Asset management company Franklin Templeton has announced winding down six of its Debt Funds (which had credit risk) effective today i.e. 24th April 2020.
This is an unprecedented move, which indicates a possible stress in the debt markets due to the persistent liquidity concerns amid falling interest rate scenarios.
The fund house has decided to wind down Franklin Low Duration, Franklin Dynamic Accrual, Franklin Credit Risk Fund, Franklin Short Term Income, Franklin Ultra Short Bond, and Franklin Income Opps Fund with immediate effect.
Investors in these schemes may be worried with regards to their investments, wondering as to will they get their money back?
This wind-down, which is similar to a ongoing lock-down will not allow any further transactions, no purchases, no redemptions and the entire scheme will become a segregated portfolio.
These six schemes put together as of date have an assets under management or AUM of Rs 28,000 crore. This entire AUM is now stuck as it is.
These six schemes have a total exposure of Rs 30,800 crore – this includes Rs 3,000 crore of borrowed money.

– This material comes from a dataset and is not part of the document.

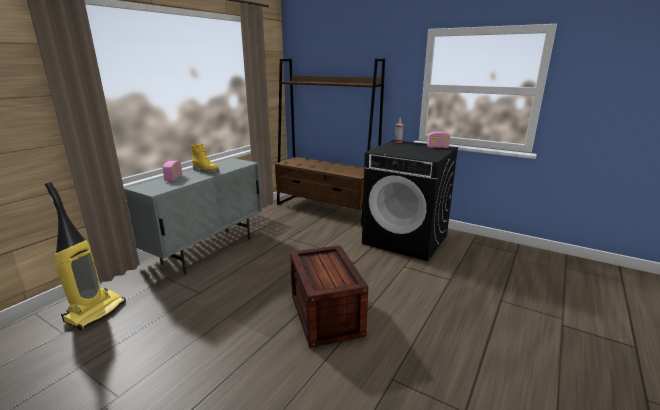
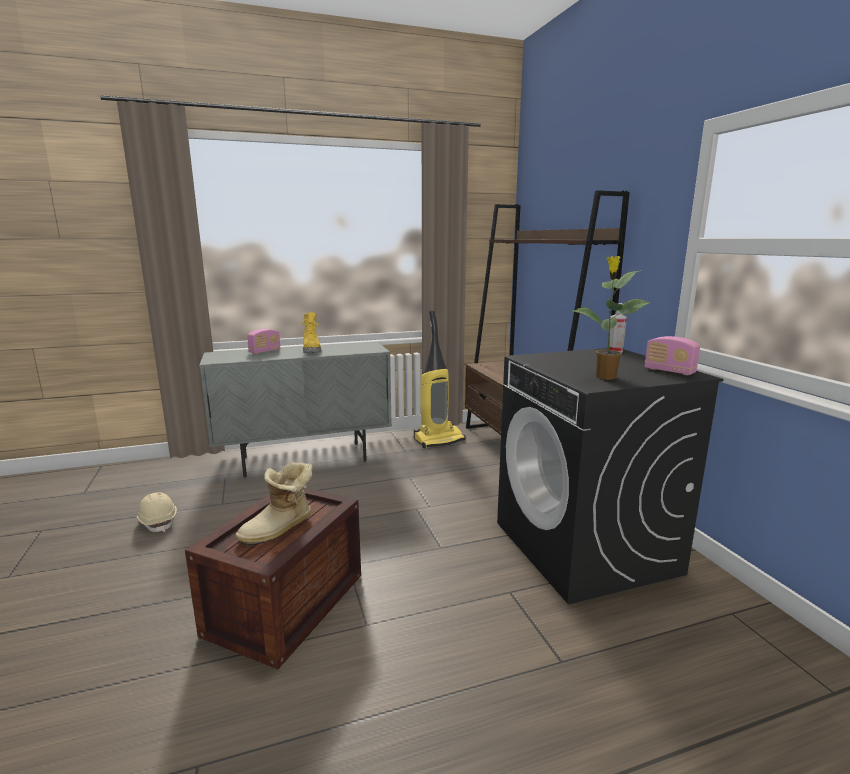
camera: 40 degrees right, 5 degrees down
(95, 312) = (130, 484): vacuum cleaner -> vacuum cleaner (439, 439)
(172, 319) = (158, 521): none -> beige hard hat
(329, 270) = (280, 529): none -> boot
(426, 154) = (605, 377): none -> potted plant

Of the total exposure, 2/3rd is to the AA rated debt while the balance is A rated debt. NBFCs and Power segments account for nearly 50% of exposure.

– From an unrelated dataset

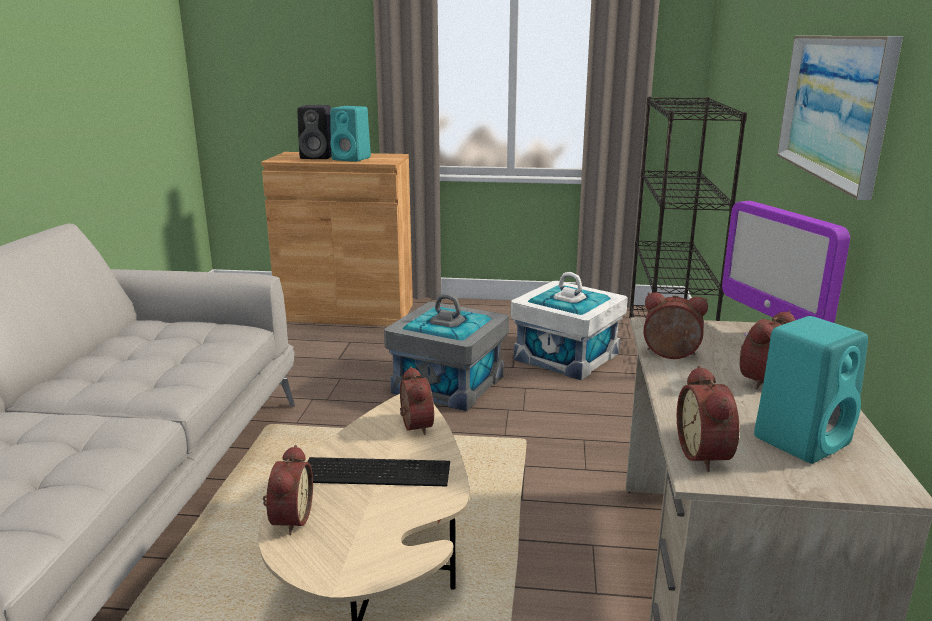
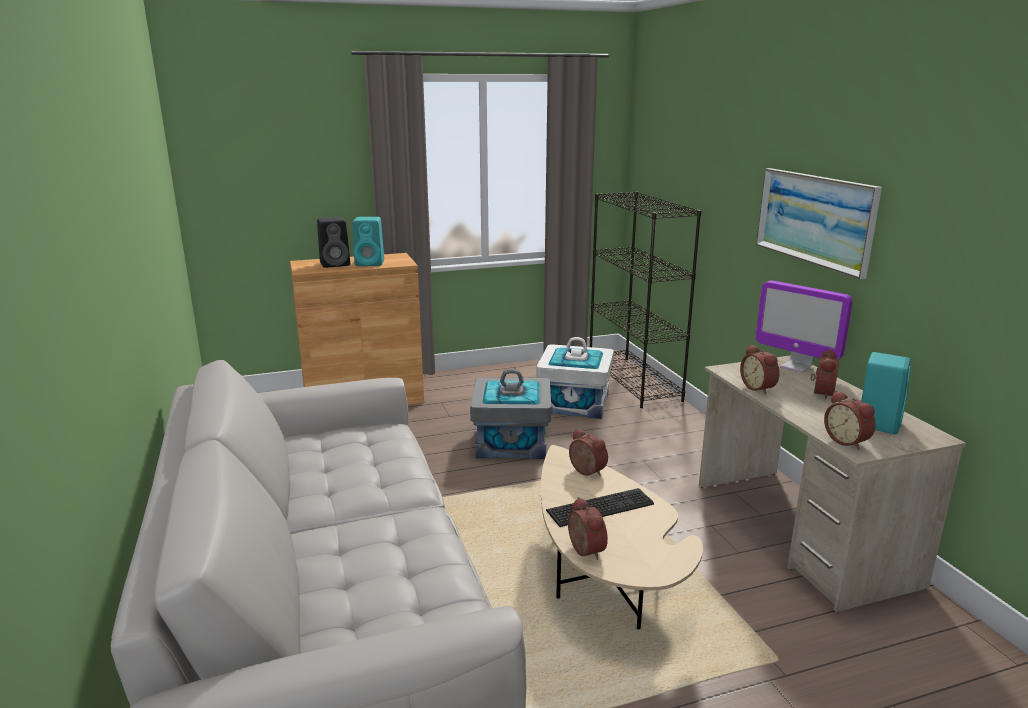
camera: 25 degrees left, 0 degrees up
(670, 355) = (759, 387): alarm clock -> alarm clock turned 105 degrees counterclockwise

These funds have large exposure to – Edelweiss Commodities, JM Financials ARC, Piramal Group, Renew Power, UP Power Corporation, Shriram Transport Finance, Adani Rail Infra, etc.
Note that the data is for March 2020 end, and to that extent there could be some differences.

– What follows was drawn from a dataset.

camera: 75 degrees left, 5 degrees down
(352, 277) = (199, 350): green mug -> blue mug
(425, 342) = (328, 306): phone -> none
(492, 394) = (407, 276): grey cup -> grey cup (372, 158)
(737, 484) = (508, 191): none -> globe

As far as investors of these schemes are concerned, they cannot redeem their investment. Simply put, withdraw any monies.
The schemes are wound down. They will never open again and will work like a segregated portfolio i.e. the day they get any interest, maturity from any of the holdings it will distributed to all.
So, the investor will get his or her money back as and when the underlying portfolio instruments mature or the scheme receives the money back (in case interest or defaults etc).